O TESTEMUNHO DO CADÁVER - Narrativa Clássica de Terror - Augustin Calmet
O TESTEMUNHO DO CADÁVER
Augustin
Calmet
(1672
– 1757)
O
bispo Santo Estanislau[1] comprou
a um gentil-homem, chamado Pedro, uma propriedade situada às margens do rio
Vístula, no território de Lublin, em proveito de sua igreja em Cracóvia. Pagou
o preço ao vendedor, solenemente, na presença de testemunhas, como era o
costume naquele país, mas sem reduzir a termo a compra e venda, pois, naquela
época, não se escrituravam tais negócios, senão muito raramente, na Polônia.
Estanislau tomou posse dessa propriedade pela autoridade do rei, e sua igreja dela
desfrutou pacificamente por cerca de três anos.
Nesse
meio tempo, Pedro, que havia vendido a propriedade, faleceu. O rei da Polônia,
Boleslau[2],
que havia concebido um ódio implacável contra o santo bispo, porque ele o repreendeu
livremente por seus excessos, procurando uma ocasião para prejudicá-lo,
instou os três filhos de Pedro, seus herdeiros, a reivindicar a propriedade que
seu pai havia vendido, sob o pretexto de não ter sido paga. Prometeu-lhes
apoiá-los no litígio, e fazer com que recobrassem a terra. Assim, os três fidalgos
citaram o bispo a comparecer perante o rei, que estava então em Solec, ocupado
em distribuir justiça em sua tenda de campanha, conforme o antigo costume do
país, na assembleia-geral da nação.
O
bispo, citado perante o rei, sustentou que havia comprado e pago pela
propriedade em questão. O dia estava começando se pôr, e o bispo corria grande
risco de ser condenado pelo rei e seus conselheiros. De repente, como se
inspirado pelo Espírito Divino, prometeu ao rei trazer, em três dias, Pedro, de
quem havia adquirido a terra, à sua presença, e a promessa foi aceita com
zombaria, como algo impossível de ser realizado.
O
santo bispo se dirigiu a Pictravin, onde
permaneceu em oração e jejum, com os seus familiares, por três dias. No
terceiro dia, ostentando as vestes pontifícias, acompanhado por seu clero e uma
multidão de pessoas, seguiu ao sepulcro de Pedro e ordenou que a pedra tumular
fosse levantada. Escavando o lugar, encontraram o cadáver descarnado e
corrompido. O santo ordenou ao cadáver que comparecesse perante o tribunal do
rei e prestasse testemunho da verdade. O defunto se levantou e foi coberto com
uma capa. O santo o segurou pela mão e o levou redivivo aos pés do rei. Ninguém
teve a ousadia de interrogá-lo. Mas ele tomou a palavra e declarou que, de boa-fé,
havia vendido a propriedade ao prelado, e que havia recebido o pagamento por
ela. Após o quê, ele repreendeu severamente seus filhos, que haviam acusado tão
maliciosamente o santo bispo.
Estanislau
perguntou a Pedro se desejaria permanecer vivo para fazer penitência.

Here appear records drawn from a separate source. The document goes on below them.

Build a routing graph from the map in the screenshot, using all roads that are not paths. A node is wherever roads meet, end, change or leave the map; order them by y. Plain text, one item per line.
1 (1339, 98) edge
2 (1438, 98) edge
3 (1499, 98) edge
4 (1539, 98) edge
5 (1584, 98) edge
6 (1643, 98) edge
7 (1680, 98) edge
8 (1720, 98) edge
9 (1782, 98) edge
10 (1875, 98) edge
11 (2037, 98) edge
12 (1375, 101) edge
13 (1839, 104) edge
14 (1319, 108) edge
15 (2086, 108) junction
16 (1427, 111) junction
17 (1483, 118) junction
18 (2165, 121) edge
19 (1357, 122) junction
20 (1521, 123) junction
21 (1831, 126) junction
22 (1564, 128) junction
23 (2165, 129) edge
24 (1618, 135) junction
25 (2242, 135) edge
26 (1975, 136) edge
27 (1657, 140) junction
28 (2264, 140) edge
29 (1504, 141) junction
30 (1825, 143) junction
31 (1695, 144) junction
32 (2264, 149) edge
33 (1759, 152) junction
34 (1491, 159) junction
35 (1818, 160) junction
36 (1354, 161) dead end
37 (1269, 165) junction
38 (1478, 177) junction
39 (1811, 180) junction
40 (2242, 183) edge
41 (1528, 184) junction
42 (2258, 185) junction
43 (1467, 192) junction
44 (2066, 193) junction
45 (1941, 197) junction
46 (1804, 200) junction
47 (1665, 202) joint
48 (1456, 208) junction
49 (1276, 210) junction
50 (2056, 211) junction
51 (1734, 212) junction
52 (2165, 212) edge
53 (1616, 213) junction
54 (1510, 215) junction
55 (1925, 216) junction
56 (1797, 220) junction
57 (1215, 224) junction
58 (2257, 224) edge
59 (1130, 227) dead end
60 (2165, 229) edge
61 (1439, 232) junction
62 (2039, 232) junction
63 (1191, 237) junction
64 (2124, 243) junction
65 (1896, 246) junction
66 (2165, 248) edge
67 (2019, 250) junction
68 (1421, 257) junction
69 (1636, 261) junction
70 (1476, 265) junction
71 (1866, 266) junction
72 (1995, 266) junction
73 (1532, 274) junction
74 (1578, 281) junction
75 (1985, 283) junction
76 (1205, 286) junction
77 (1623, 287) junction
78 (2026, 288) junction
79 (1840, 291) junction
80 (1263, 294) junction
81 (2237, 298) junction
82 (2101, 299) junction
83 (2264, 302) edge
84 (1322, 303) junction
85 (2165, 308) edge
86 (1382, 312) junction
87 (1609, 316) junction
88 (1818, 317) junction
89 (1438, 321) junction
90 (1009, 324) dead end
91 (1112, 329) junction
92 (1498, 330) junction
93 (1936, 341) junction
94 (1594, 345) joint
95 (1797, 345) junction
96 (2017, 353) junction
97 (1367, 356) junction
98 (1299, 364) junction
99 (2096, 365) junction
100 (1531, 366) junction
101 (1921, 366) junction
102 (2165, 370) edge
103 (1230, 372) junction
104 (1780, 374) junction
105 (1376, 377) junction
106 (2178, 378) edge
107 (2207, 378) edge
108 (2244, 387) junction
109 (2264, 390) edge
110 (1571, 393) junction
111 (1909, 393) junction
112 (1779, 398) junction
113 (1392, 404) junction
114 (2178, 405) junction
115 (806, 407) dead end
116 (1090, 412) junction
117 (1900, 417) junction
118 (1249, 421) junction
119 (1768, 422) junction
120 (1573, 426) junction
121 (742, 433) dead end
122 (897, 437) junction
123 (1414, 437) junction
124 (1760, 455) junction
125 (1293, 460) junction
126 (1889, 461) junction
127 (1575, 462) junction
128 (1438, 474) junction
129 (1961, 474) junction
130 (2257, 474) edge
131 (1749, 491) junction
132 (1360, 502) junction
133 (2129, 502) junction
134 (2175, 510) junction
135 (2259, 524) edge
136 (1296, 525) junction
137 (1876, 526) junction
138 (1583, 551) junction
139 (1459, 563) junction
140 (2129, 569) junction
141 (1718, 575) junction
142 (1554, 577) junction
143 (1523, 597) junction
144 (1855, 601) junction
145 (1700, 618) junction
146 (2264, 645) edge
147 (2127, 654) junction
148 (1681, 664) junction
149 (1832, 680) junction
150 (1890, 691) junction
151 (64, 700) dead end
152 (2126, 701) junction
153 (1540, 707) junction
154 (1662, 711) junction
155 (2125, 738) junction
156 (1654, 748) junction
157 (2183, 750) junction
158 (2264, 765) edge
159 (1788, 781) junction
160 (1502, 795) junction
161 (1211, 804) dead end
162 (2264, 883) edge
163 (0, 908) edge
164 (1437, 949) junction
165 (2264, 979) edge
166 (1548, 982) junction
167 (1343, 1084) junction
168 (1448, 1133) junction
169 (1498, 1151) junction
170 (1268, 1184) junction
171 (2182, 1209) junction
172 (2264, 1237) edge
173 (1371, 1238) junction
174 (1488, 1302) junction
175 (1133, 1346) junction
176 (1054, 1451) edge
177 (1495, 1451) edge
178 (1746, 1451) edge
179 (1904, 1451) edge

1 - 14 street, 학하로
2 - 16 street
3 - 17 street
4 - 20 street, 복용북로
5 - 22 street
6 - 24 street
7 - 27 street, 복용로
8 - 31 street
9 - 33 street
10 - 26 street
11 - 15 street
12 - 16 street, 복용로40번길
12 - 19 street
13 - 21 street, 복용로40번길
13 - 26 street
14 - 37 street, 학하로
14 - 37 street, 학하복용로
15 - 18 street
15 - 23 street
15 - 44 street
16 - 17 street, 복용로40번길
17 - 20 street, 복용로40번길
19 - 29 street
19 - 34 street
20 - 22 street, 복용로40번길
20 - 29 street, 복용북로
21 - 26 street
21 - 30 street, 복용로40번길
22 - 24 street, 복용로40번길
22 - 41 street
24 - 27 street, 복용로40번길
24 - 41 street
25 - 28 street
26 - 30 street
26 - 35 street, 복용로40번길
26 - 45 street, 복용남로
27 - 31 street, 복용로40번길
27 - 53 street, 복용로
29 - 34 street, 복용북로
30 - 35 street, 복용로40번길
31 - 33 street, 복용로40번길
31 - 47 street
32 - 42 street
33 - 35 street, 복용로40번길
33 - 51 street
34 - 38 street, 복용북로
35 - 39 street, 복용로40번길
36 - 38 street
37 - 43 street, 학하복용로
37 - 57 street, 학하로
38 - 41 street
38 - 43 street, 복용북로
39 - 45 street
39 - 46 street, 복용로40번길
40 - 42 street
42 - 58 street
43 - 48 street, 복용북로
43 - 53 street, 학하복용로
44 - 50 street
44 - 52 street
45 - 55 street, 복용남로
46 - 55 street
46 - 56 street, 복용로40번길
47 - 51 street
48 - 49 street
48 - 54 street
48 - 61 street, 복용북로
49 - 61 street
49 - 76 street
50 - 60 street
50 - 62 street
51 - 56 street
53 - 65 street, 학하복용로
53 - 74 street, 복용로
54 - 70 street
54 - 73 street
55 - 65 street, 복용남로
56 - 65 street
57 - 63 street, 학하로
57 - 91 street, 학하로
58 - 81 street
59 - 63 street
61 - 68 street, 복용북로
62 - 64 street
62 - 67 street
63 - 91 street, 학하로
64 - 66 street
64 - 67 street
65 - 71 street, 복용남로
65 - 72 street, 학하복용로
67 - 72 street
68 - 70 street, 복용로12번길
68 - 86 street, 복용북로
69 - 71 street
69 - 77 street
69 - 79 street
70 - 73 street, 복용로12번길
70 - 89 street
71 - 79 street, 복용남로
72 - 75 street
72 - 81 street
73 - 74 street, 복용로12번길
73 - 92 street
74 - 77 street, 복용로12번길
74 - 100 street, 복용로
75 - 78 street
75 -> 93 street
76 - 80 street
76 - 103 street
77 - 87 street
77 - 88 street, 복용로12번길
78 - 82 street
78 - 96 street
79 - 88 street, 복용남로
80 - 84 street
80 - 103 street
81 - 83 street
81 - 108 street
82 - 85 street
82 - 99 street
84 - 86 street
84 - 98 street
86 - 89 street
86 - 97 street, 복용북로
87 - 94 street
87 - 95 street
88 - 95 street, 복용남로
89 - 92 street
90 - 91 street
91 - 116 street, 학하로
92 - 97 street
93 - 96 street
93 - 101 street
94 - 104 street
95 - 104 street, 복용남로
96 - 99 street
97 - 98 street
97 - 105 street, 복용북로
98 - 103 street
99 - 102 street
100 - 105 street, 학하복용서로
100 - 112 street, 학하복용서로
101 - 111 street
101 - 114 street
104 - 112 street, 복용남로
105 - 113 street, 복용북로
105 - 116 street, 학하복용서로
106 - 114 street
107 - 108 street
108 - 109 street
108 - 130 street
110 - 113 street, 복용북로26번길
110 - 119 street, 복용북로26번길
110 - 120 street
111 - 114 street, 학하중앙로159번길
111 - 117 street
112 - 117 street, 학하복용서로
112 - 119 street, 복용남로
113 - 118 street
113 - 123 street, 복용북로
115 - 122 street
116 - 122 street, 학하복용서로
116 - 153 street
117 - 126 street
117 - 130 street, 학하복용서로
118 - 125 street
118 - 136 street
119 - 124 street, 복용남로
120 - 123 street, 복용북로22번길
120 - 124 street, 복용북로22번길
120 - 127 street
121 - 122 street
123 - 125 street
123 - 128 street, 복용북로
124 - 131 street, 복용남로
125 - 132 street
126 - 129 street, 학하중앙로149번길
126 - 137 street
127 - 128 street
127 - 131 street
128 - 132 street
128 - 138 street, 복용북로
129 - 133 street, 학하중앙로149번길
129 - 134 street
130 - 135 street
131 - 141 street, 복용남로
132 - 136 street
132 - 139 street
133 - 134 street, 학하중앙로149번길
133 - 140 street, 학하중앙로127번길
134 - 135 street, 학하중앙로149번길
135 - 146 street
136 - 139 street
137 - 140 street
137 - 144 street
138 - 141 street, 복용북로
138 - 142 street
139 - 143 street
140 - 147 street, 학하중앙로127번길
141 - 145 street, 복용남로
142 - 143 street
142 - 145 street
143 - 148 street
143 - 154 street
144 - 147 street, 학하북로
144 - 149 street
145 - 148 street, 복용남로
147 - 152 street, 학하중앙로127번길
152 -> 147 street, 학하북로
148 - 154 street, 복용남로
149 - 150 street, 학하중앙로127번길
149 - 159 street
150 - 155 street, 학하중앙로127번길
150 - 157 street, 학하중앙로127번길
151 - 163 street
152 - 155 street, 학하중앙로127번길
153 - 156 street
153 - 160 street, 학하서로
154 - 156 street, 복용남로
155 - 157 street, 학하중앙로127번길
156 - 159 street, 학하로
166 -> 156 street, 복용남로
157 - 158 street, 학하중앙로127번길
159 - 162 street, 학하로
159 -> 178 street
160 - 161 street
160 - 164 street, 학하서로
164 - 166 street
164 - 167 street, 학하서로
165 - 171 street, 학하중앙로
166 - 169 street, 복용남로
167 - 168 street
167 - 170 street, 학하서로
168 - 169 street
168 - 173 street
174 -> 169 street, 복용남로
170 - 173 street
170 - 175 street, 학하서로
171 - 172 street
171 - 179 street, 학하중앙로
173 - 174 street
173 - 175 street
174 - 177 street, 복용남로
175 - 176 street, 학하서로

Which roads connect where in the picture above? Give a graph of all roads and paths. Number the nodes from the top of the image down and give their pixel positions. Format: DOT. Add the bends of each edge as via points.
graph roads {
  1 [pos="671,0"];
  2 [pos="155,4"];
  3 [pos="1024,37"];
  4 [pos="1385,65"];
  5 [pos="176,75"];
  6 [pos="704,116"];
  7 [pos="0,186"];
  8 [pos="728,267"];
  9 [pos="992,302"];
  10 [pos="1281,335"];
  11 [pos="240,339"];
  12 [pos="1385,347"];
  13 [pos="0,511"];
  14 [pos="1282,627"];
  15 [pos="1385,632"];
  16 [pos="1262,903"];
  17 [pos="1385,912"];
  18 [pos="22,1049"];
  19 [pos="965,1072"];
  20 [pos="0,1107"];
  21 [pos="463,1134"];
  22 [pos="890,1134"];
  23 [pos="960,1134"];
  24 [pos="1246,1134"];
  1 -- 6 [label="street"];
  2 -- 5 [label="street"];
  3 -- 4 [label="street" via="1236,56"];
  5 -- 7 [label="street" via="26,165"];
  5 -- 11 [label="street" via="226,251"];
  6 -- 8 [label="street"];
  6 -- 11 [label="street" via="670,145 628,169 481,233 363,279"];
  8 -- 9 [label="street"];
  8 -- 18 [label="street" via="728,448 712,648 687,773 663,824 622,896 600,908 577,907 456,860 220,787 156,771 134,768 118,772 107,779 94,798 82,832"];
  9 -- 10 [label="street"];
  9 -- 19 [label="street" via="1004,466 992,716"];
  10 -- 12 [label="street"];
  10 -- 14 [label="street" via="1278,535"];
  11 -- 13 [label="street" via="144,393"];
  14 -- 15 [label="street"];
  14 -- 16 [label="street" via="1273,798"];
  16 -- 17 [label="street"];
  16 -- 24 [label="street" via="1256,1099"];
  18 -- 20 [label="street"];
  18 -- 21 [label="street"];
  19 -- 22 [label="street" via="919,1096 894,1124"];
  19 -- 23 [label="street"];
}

Ele
agradeceu e disse que não se exporia novamente ao perigo de pecar. Estanislau
reconduziu-o ao seu túmulo e, lá chegando, Pedro novamente adormeceu no Senhor.
Pode-se
supor que tal cena tenha um número infinito de testemunhas e que toda a Polônia
tenha sido rapidamente informada do sucedido. Mas o rei ainda mais se irritou contra o santo.
Algum tempo depois, matou-o com as próprias mãos, quando o santo saía do altar.
O bispo teve o corpo cortado em setenta e duas partes, a fim de que nunca mais
fosse reunido para dar-lhe o culto que lhe era devido, como ao corpo de mártir
da verdade e da liberdade pastoral.
Versão em português: Paulo Soriano.
Narrativa constante do Traité sur les apparitions des esprits et
sur les vampires ou les revenants de Hongrie, de Moravie, etc. (Tratado
sobre as aparições dos espíritos e sobre os vampiros ou redivivos da Hungria,
da Morávia etc.), de 1751.
[1]
Estanislau de Szczepanów (1030 – 1079),
bispo de Cracóvia, foi canonizado em 1253 pelo papa Inocêncio IV.
[2]
Boselau II (c. 1041 – 1081) foi rei da Polônia entre 1076 e 1079. Conta-se que,
excomungado por Estanislau, em razão de relações ilícitas que mantinha com uma
dama nobre, assassinou pessoalmente o prelado enquanto este celebrava a missa.
No mesmo ano do incidente, o rei foi deposto e exilado.